Ancak, yazının başında da değindiğim gibi bu rakama kimse inanamıyor. Hatta sohbetlerde dediğimde en yakın arkadaşlarım bile! (Laf aramızda çok bozuluyorum)
Çünkü yıllardır entelijensiyada başta olmak üzere “Türkiye’nin okumadığına ve asla ‘adam’ olamayacağına” dair bir algı var ve rakamlar aksini söylese de bu devam ediyor.
Bu algının ise elbette pek çok nedeni var. Hatta bu başlı başına bir yazı ve tez konusu. Ben bugün birine değinmek istiyorum yani okuma alışkanlığımızın dengeli dağılmamasına... İnsanlara “kedi buradaysa ciğer nerede” diye sorduran duruma... Ne yazık ki, Türkiye’de gelir başta olmak üzere hiçbir şey dengeli dağılmıyor, buna kitap okuma alışkanlığı da dahil. Yani Türkiye’nin bir kesimi çok okuyor, bir kesimi ise kitaptan bi’haber ve ne yazık ki, bu durum siyasi, mezhep, etnik vs. açılardan ikiye bölünmüş olan ülkenin tarafları arasındaki ayrılığı daha da derinleştiriyor. Tabir-i caizse kültür farkını...
Ve bence bu durum en az etnik bölünme kadar tehlikeli... Çünkü “aynı dili” konuşma imkanımız ortadan kalkıyor yani iletişim kurma, birbirini anlama yani sorun çözme imkanımız...
Birileri haklı olarak “iyi de küçük hanım asgari ücretle isen ne diyorsun” diyecektir. Desin de çünkü çok haklılar.
İşte tam da bu yüzden burada devreye “o büyük dağıtıcının” yani devletin devreye girmesi ve mahalle kütüphanelerine önem verilmesi gerek.

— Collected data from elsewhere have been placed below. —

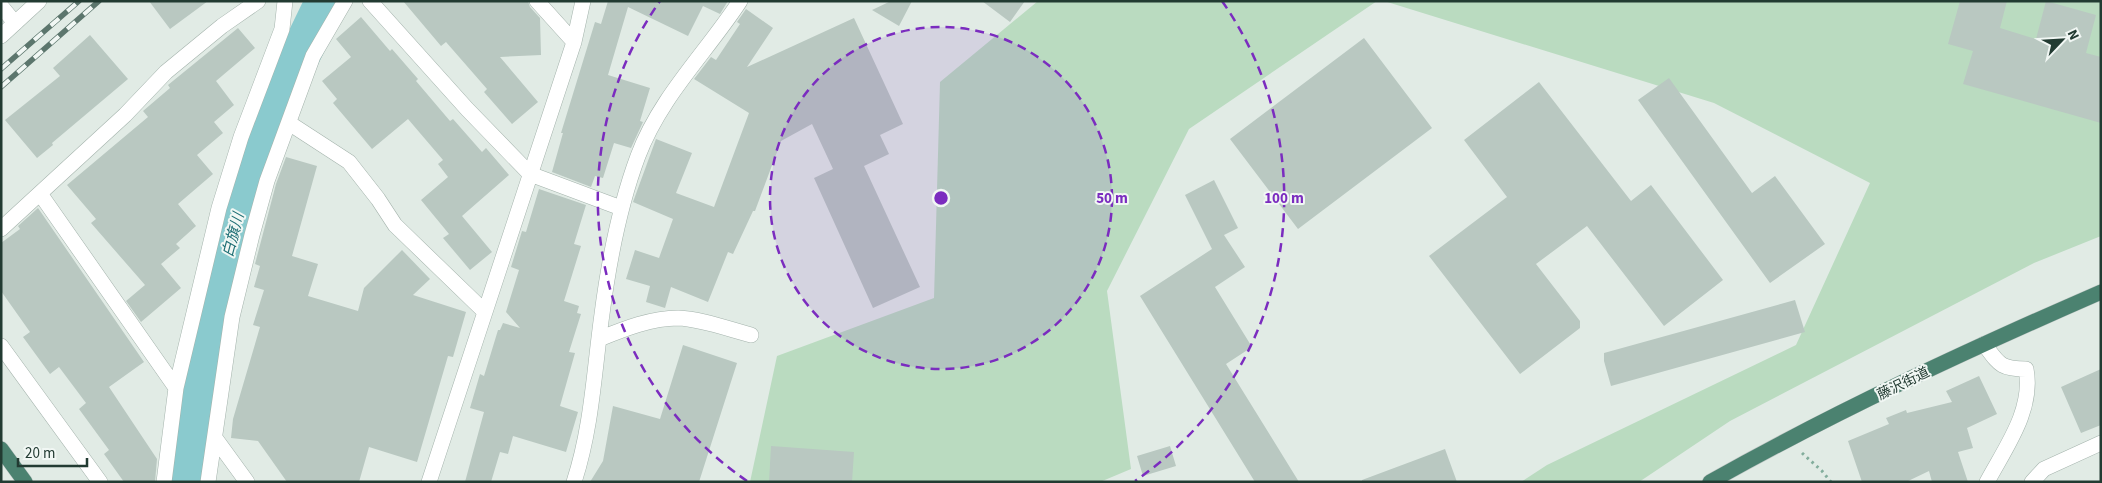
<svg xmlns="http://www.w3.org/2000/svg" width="2102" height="483" viewBox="0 0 2102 483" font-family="'Source Sans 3','Noto Sans JP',sans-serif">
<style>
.green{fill:#badbc0}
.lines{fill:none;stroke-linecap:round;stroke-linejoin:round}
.river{stroke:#8acace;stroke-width:41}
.building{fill:#b9c8c1}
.minor-casing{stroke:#a4b3ac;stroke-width:16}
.tertiary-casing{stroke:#a4b3ac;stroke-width:16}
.trunk-casing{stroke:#c1c8c6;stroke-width:16}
.path{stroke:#82ad9c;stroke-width:3;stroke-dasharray:2.5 4;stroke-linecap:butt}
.minor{stroke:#fff;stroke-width:15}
.tertiary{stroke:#fff;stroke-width:15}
.trunk{stroke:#4b8270;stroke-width:15}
.rail-casing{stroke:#5c766d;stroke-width:5.5}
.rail{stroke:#f1f7f4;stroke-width:4;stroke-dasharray:11;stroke-linecap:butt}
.ring{fill:none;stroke:#7b2cbf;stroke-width:2.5;stroke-dasharray:9 6}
.labels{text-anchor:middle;stroke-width:4;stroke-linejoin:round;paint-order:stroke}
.street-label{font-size:14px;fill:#223b32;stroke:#f1f7f4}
.water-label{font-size:15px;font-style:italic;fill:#1e6e74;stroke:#f1f7f4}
.centre{fill:#7b2cbf;stroke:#f1f7f4;stroke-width:2.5}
.ring-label{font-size:15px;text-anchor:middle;font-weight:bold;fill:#7b2cbf;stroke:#f1f7f4;stroke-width:4;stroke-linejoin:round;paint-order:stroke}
</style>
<rect width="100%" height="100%" fill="#e1ebe5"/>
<!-- green -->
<path class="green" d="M1038 1H1377L1189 129 1107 291 1131 469 1100 482H750L777 356 934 298 940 82Z
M1384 1H2101V236L2034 263 1730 421 1639 482H1521L1547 465 1796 345 1870 183 1714 103Z"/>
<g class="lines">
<!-- river -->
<path class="river" d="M185 482 196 402 226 263 253 160 281 94 326 1"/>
</g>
<!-- building -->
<path class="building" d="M149 1H208L170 29Z
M403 1H528L530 7 540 18 541 55 500 57 538 102 512 124 484 92 487 89 446 42 441 46Z
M608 1H728L720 14 703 6 688 36 628 7 608 75 650 88 640 121 643 122 631 148 614 143 603 178 595 176 591 187 552 172 563 133H561L595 22 601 24Z
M891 1H912L899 26 872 10Z
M982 1H1025L1010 22Z
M1960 1H2007L2000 28 2036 39 2046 1 2096 15 2086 53 2101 57V123L1963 84 1973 51 1948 44Z
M746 9 773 28 747 67 854 18 903 124 880 135 889 154 864 166 920 287 873 308 814 178 833 169 812 124 781 141 755 211H753L733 254 728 252 708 302 671 287 665 308 646 302 650 286 626 279 635 250 659 258 673 219 633 202 656 139 692 153 676 193 714 207 749 113 694 79 711 57 716 60 740 24 737 22Z
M361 17 390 51 392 49 418 79 416 81 450 121 453 119 482 152 486 148 509 175 462 216 492 252 470 270 443 238 449 234 421 200 448 177 438 164 443 160 408 119 372 149 333 103 337 99 322 81 351 57 336 39Z
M238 28 255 48 216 81 234 105 214 122 223 133 197 155 213 174 178 204 196 226 176 244 180 248 161 264 181 288 141 322 126 301 145 285 91 223 96 219 67 185 148 117 143 111 170 88 168 85Z
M90 35 128 79 52 143 53 145 37 158 5 120 60 76 53 68Z
M1364 38 1432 128 1298 229 1230 139Z
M1669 78 1752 193 1775 176 1825 244 1770 283 1638 100Z
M1539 82 1631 201 1651 185 1723 280 1664 326 1587 226 1536 264 1580 321V328L1520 374 1429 256 1507 197 1464 140Z
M286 157 317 166 292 256 318 264 308 296 358 311 364 288 402 250 430 279 413 295 466 312 453 357 448 356 417 462 369 447 359 482H287L258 441 231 438 233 419 260 327 253 325 264 290 254 287 260 266 255 264 276 184Z
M1214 180 1238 228 1224 235 1245 267 1215 287 1252 347 1226 364 1299 482H1255L1140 296 1212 249 1185 195Z
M539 189 586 205 574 244 581 246 564 301 579 306 577 313 581 314 569 352 575 353 560 406 578 412 566 452 513 436 508 454 500 452 491 482H465L484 412 470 408 480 374 484 376 498 330H500L503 323 520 328 506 312 519 270 511 267 522 231 526 232Z
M38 208 144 362 109 387 157 459 155 482H124L104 454 109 450 79 409 86 403 59 367 50 374 23 337 30 332 1 291V243L20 229 18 226Z
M1795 300 1805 332 1611 386 1604 361V353Z
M683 345 737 363 699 482H590L603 461 613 406 660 419Z
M2101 369V425L2081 433 2061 387Z
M1979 376 1997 414 1967 428 1973 448 1958 452 1968 482H1932L1929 471 1906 482H1862L1848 441 1889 424 1886 418 1906 410 1907 413 1952 402 1946 391Z
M771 446 854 452 852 482H769Z
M1170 446 1176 466 1143 476 1137 456Z
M1445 449 1457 482H1362V480Z"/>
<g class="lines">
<defs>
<path id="minor" d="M370 1 467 109 530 174 621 208
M537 1 574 42
M1 6 15 23
M289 123 349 162 378 199 395 225 484 311
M41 195 176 388
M1 229 125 115 166 72 222 26 258 1
M599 339C624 329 651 318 678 318 702 319 728 329 751 335
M1984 344C1999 364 2000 369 2026 369 2034 410 2005 448 1987 482
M1 346 100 482
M215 438 247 482
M164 482 176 388 219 208 241 137 282 29 285 1
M208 482 232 317 252 235 267 181 313 56 345 1
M429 482 574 42 583 1
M574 482C592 427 594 371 602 314 609 260 619 207 638 156 660 97 706 53 740 1
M2032 482 2044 469 2101 443"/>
<path id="tertiary" d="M1 36 39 1"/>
<path id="trunk" d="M1 449 25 482
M1710 482C1836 411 1968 350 2101 292"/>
</defs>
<!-- minor casing -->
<use href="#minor" class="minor-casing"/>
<!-- tertiary casing -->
<use href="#tertiary" class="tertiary-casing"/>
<!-- trunk casing -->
<use href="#trunk" class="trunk-casing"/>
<!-- path -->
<path class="path" d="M1802 453 1822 471 1831 482"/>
<!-- minor -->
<use href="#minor" class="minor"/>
<!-- tertiary -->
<use href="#tertiary" class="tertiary"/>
<!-- trunk -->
<use href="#trunk" class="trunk"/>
<defs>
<path id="rail" d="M1 69 79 1
M1 87 99 1"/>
</defs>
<!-- rail casing -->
<use href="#rail" class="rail-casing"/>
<!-- rail -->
<use href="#rail" class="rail"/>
</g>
<!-- distance rings -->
<circle cx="941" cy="198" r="171" fill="#7b2cbf" fill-opacity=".12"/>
<g class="ring">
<circle cx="941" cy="198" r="171"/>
<path d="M747 481A343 343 0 0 1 660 1M1222 1A343 343 0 0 1 1135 481"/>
</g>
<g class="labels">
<!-- street labels -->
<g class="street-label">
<text transform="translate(1903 383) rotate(-26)" y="5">藤沢街道</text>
</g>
<!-- water labels -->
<g class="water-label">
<text transform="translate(233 235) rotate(-75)" y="5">白旗川</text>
</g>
</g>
<circle cx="941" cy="198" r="8" class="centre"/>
<g class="ring-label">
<text x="1112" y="203">50 m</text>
<text x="1284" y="203">100 m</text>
</g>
<!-- border -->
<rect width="2102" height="483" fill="none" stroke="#223b32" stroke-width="5"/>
<!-- north arrow -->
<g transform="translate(2062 40) rotate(65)" stroke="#f1f7f4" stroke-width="4" paint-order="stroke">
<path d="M0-4L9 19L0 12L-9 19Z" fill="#223b32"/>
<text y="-8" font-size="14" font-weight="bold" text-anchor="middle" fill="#223b32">N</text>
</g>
<!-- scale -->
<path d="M18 458v8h69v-8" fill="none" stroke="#223b32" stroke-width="2.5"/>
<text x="25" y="458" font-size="15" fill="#223b32" stroke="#f1f7f4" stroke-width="4" paint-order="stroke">20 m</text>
</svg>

Ancak hafızamı yokluyorum yokluyorum ama bir türlü en son devlet testekli olarak hangi mahalleye kütüphane yapılmış hatırlamıyorum. Hatta bir şehre! Hep okulların, vakıfların kişisel çabaları söz konusu, onlar da kitap yardımı çağrısında bulunuyorlar. Gerçekten siz böyle bir haber hatırlıyor musunuz? Ama sanırım ben hiç böyle bir haber okumadım.